All four end up calling the same WorkspaceService methods. There is no second copy of the business logic. An agent moving a node and a human dragging a node go through the same code path, hit the same event log, and notify the same SSE subscribers.

The MCP server hosts both canvas tools (9: canvas_get_state, canvas_add_node, ...) and extension tools (5 for PDFs, 6 for FMUs). The extension tools are namespaced (pdf.ingest_pdf, fmu.simulate) so they can coexist with anyone else's OIP-compliant tools.


What ships in v2

  • Python package anchor — one wheel, three binaries: anchor (CLI), anchor-mcp (stdio MCP server), python -m anchor (module entry).
  • React frontend in web/ — Vite + React 19 + Tailwind v4 + ReactFlow + Zustand + TanStack Query. Compiled into the same wheel via web/dist/. Same-origin in production, no separate API server.
  • Two extensions in-treeanchor_pdfs, anchor_fmus. Both ship OIP manifests. Both are reachable through the same MCP server.
  • Hexagonal layering enforced in CIuv run lint-imports passes five contracts on every push.

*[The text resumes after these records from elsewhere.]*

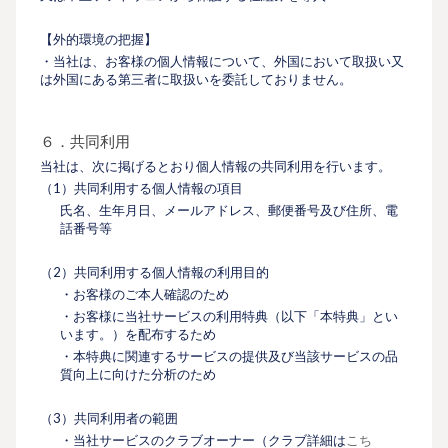
【外的環境の把握】
・当社は、お客様の個人情報について、外国において取扱い又
は外国にある第三者に取扱いを委託しておりません。
６．共同利用
当社は、次に掲げるとおり個人情報の共同利用を行います。
（1）共同利用する個人情報の項目
氏名、生年月日、メールアドレス、郵便番号及び住所、電
話番号等
（2）共同利用する個人情報の利用目的
・お客様のご本人確認のため
・お客様に当社サービスの利用特典（以下「本特典」とい
います。）を配布するため
・本特典に関連するサービスの提供及び当該サービスの品
質向上に向けた分析のため
（3）共同利用者の範囲
・当社サービスのクラブオーナー（クラブ詳細は
こち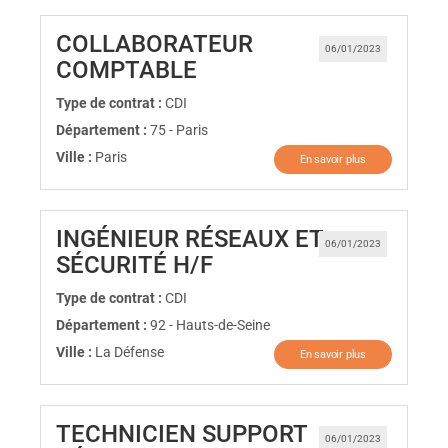
COLLABORATEUR
06/01/2023
(Nouvelle fenêtre)
COMPTABLE
Type de contrat :
CDI
Département :
75 - Paris
Ville :
Paris
En savoir plus
INGÉNIEUR RÉSEAUX ET
06/01/2023
(Nouvelle fenêtre)
SÉCURITÉ H/F
Type de contrat :
CDI
Département :
92 - Hauts-de-Seine
Ville :
La Défense
En savoir plus
TECHNICIEN SUPPORT
06/01/2023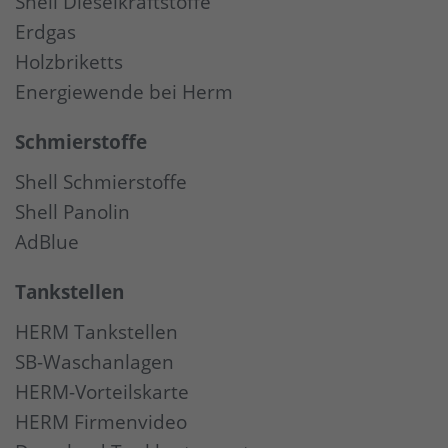
Shell Dieselkraftstoffe
Erdgas
Holzbriketts
Energiewende bei Herm
Schmierstoffe
Shell Schmierstoffe
Shell Panolin
AdBlue
Tankstellen
HERM Tankstellen
SB-Waschanlagen
HERM-Vorteilskarte
HERM Firmenvideo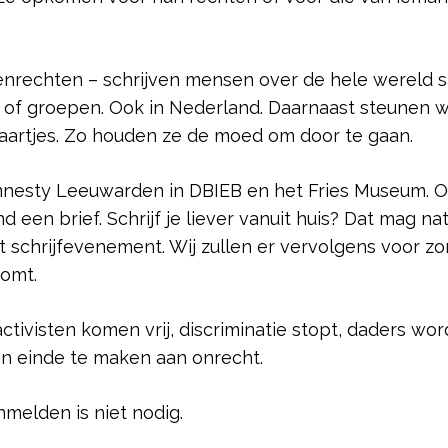
nrechten – schrijven mensen over de hele wereld 
 of groepen. Ook in Nederland. Daarnaast steunen 
kaartjes. Zo houden ze de moed om door te gaan.
nesty Leeuwarden in DBIEB en het Fries Museum. O
een brief. Schrijf je liever vanuit huis? Dat mag nat
het schrijfevenement. Wij zullen er vervolgens voor z
komt.
 activisten komen vrij, discriminatie stopt, daders wo
n einde te maken aan onrecht.
melden is niet nodig.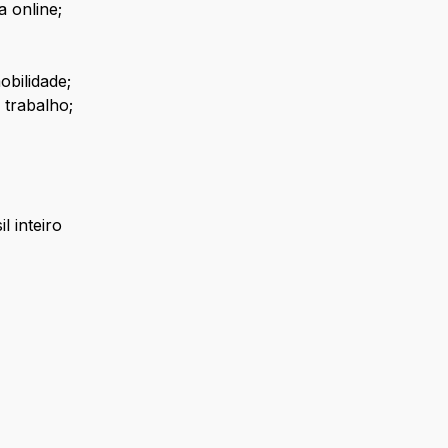
a online;
bilidade;
 trabalho;
l inteiro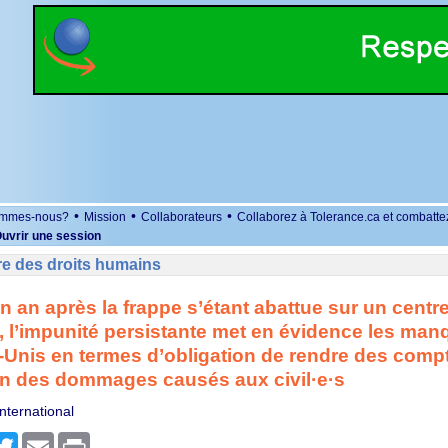
•
•
•
ommes-nous?
Mission
Collaborateurs
Collaborez à Tolerance.ca et combatte
uvrir une session
re des droits humains
 an après la frappe s’étant abattue sur un centr
, l’impunité persistante met en évidence les ma
-Unis en termes d’obligation de rendre des compt
on des dommages causés aux civil·e·s
nternational
r
cebook
Twitter
Email
Print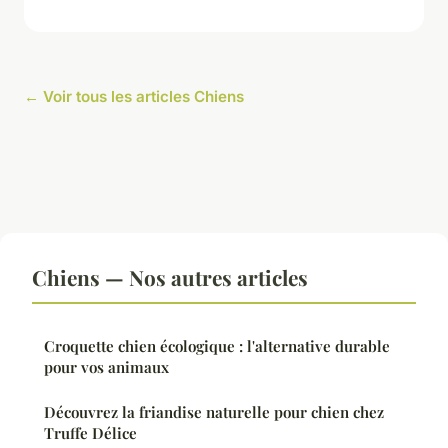
← Voir tous les articles Chiens
Chiens — Nos autres articles
Croquette chien écologique : l'alternative durable
pour vos animaux
Découvrez la friandise naturelle pour chien chez
Truffe Délice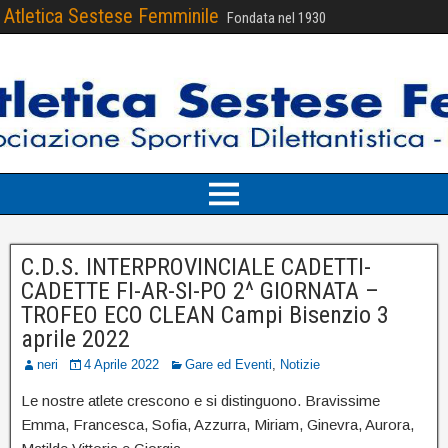
Atletica Sestese Femminile
Fondata nel 1930
C.D.S. INTERPROVINCIALE CADETTI-
CADETTE FI-AR-SI-PO 2^ GIORNATA –
TROFEO ECO CLEAN Campi Bisenzio 3
aprile 2022
neri
4 Aprile 2022
Gare ed Eventi
,
Notizie
Le nostre atlete crescono e si distinguono. Bravissime
Emma, Francesca, Sofia, Azzurra, Miriam, Ginevra, Aurora,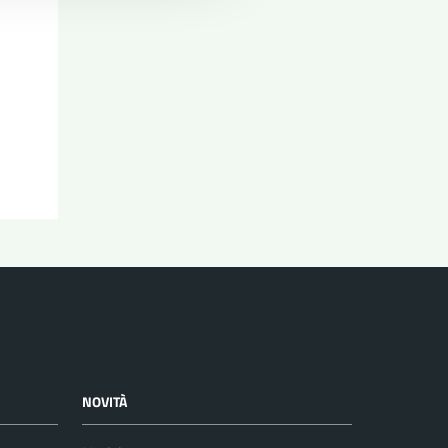
NOVITÀ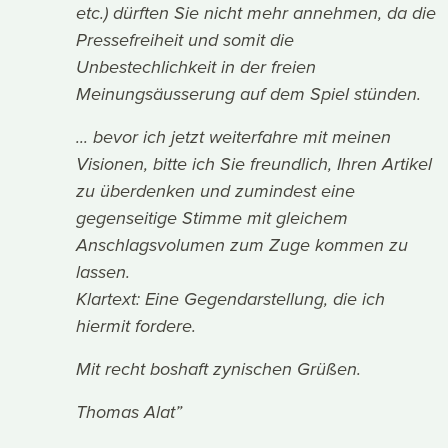
etc.) dürften Sie nicht mehr annehmen, da die
Pressefreiheit und somit die
Unbestechlichkeit in der freien
Meinungsäusserung auf dem Spiel stünden.
... bevor ich jetzt weiterfahre mit meinen
Visionen, bitte ich Sie freundlich, Ihren Artikel
zu überdenken und zumindest eine
gegenseitige Stimme mit gleichem
Anschlagsvolumen zum Zuge kommen zu
lassen.
Klartext: Eine Gegendarstellung, die ich
hiermit fordere.
Mit recht boshaft zynischen Grüßen.
Thomas Alat”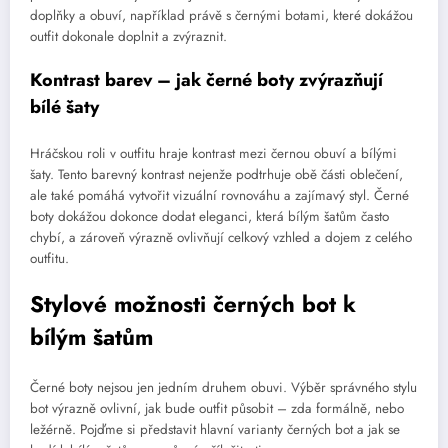
doplňky a obuví, například právě s černými botami, které dokážou
outfit dokonale doplnit a zvýraznit.
Kontrast barev – jak černé boty zvýrazňují
bílé šaty
Hráčskou roli v outfitu hraje kontrast mezi černou obuví a bílými
šaty. Tento barevný kontrast nejenže podtrhuje obě části oblečení,
ale také pomáhá vytvořit vizuální rovnováhu a zajímavý styl. Černé
boty dokážou dokonce dodat eleganci, která bílým šatům často
chybí, a zároveň výrazně ovlivňují celkový vzhled a dojem z celého
outfitu.
Stylové možnosti černých bot k
bílým šatům
Černé boty nejsou jen jedním druhem obuvi. Výběr správného stylu
bot výrazně ovlivní, jak bude outfit působit – zda formálně, nebo
ležérně. Pojďme si představit hlavní varianty černých bot a jak se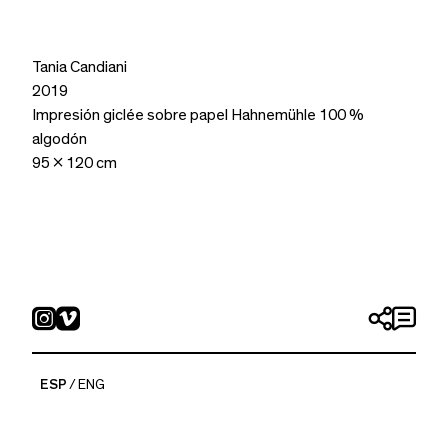
Tania Candiani
2019
Impresión giclée sobre papel Hahnemühle 100 %
algodón
95 x 120 cm
ESP
ENG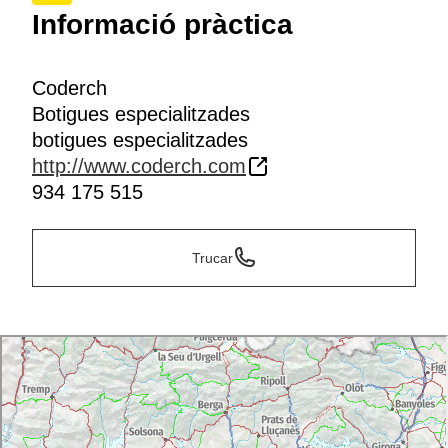
Informació pràctica
Coderch
Botigues especialitzades
botigues especialitzades
http://www.coderch.com
934 175 515
Trucar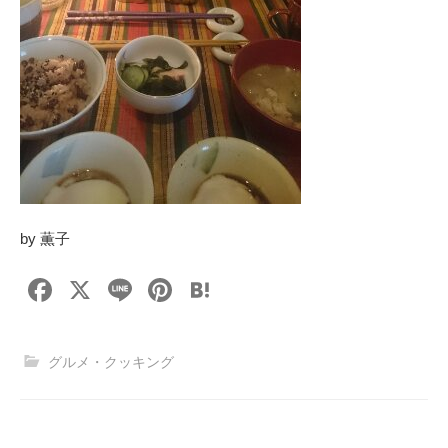
by 薫子
F
X
Li
Pi
H
a
n
nt
at
c
e
er
e
グルメ・クッキング
e
e
n
b
st
a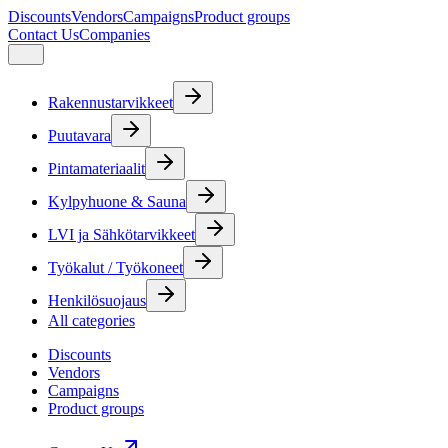
Discounts
Vendors
Campaigns
Product groups
Contact Us
Companies
Rakennustarvikkeet
Puutavara
Pintamateriaalit
Kylpyhuone & Sauna
LVI ja Sähkötarvikkeet
Työkalut / Työkoneet
Henkilösuojaus
All categories
Discounts
Vendors
Campaigns
Product groups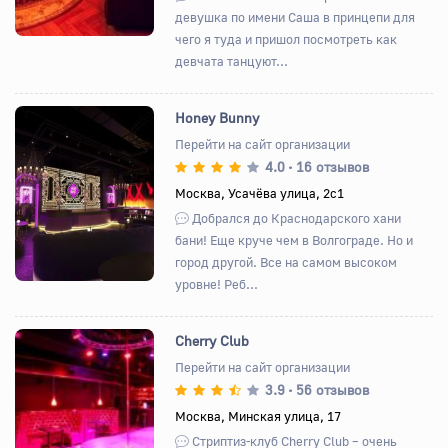
девушка по имени Саша в принцепи для
чего я туда и пришол посмотреть как
девчата танцуют...
Honey Bunny
Перейти на сайт организации
4.0
16 отзывов
•
Назад
Вперед
Москва, Усачёва улица, 2с1
Добрался до Краснодарского хани
бани! Еще круче чем в Волгограде. Но и
город другой. Все на самом высоком
уровне! Реб...
Cherry Club
Перейти на сайт организации
3.9
56 отзывов
•
Назад
Вперед
Москва, Минская улица, 17
Стриптиз-клуб Cherry Club – очень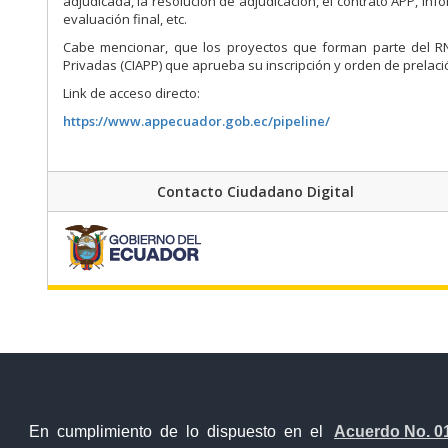
adjudicada, la resolución de adjudicación, el contrato APP, in
evaluación final, etc.
Cabe mencionar, que los proyectos que forman parte del RNA
Privadas (CIAPP) que aprueba su inscripción y orden de prelaci
Link de acceso directo:
https://www.appecuador.gob.ec/pipeline/
Contacto Ciudadano Digital
En cumplimiento de lo dispuesto en el
Acuerdo No. 0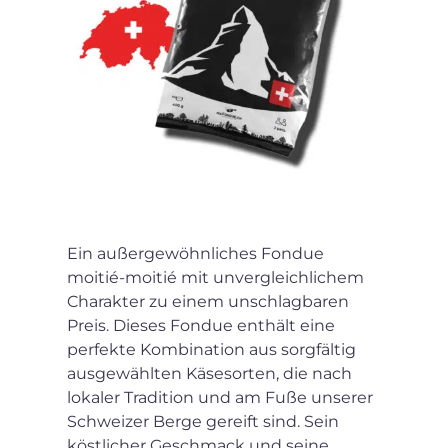
Ein außergewöhnliches Fondue
moitié-moitié mit unvergleichlichem
Charakter zu einem unschlagbaren
Preis. Dieses Fondue enthält eine
perfekte Kombination aus sorgfältig
ausgewählten Käsesorten, die nach
lokaler Tradition und am Fuße unserer
Schweizer Berge gereift sind. Sein
köstlicher Geschmack und seine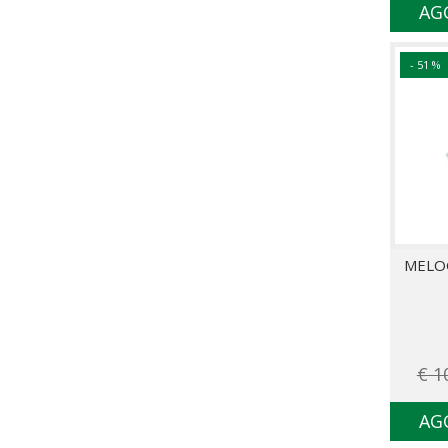
AG
- 51 %
MELO
€ 1
AG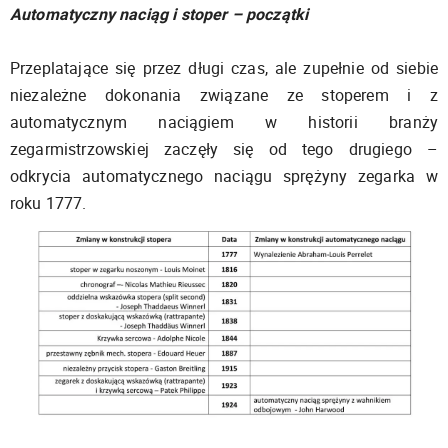
Automatyczny naciąg i stoper – początki
Przeplatające się przez długi czas, ale zupełnie od siebie
niezależne dokonania związane ze stoperem i z
automatycznym naciągiem w historii branży
zegarmistrzowskiej zaczęły się od tego drugiego –
odkrycia automatycznego naciągu sprężyny zegarka w
roku 1777.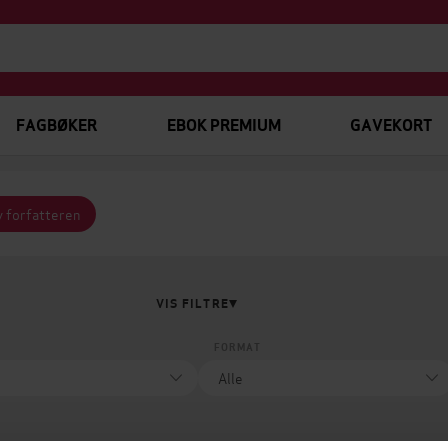
FAGBØKER
EBOK PREMIUM
GAVEKORT
v forfatteren
VIS FILTRE
FORMAT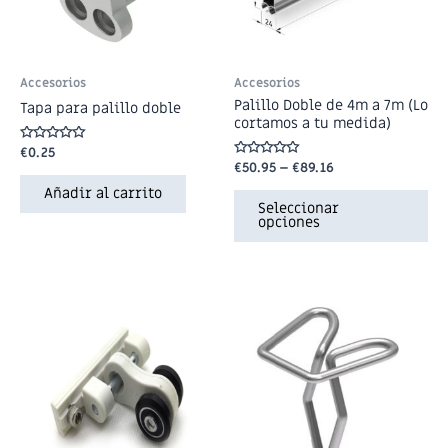
Accesorios
Accesorios
Palillo Doble de 4m a 7m (Lo
Tapa para palillo doble
cortamos a tu medida)
Valorado
€
0.25
en
Valorado
€
50.95
–
€
89.16
0
en
de
0
Añadir al carrito
5
de
Seleccionar
5
opciones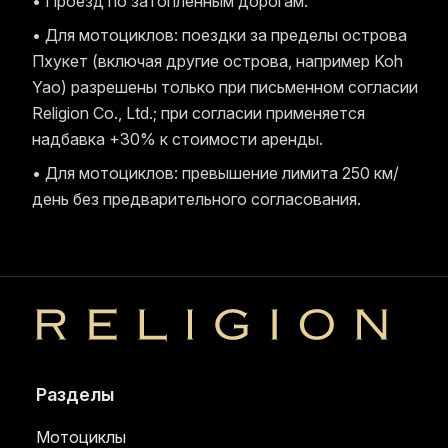
• Проезд по затопленным дорогам.
• Для мотоциклов: поездки за пределы острова
Пхукет (включая другие острова, например Koh
Yao) разрешены только при письменном согласии
Religion Co., Ltd.; при согласии применяется
надбавка +30% к стоимости аренды.
• Для мотоциклов: превышение лимита 250 км/
день без предварительного согласования.
Religion
Разделы
Мотоциклы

What's intentionally not here

  • No auth. Single-tenant, runs on your laptop. Multi-tenant is on the roadmap (see memory note project_multitenancy_roadmap).
  • No managed service. No DB. No Redis. No queue. The substrate is the filesystem; the bus is in-process. Two browser tabs sync via SSE on a single Python process.
  • No vendor SDK in the canvas. OpenAI imports live in anchor_pdfs.infra.llm. Swap them; the canvas doesn't notice.
  • No "knowledge graph" abstraction. The graph is just nodes and edges. Provenance lives in the regions on disk, not in a separate triplestore.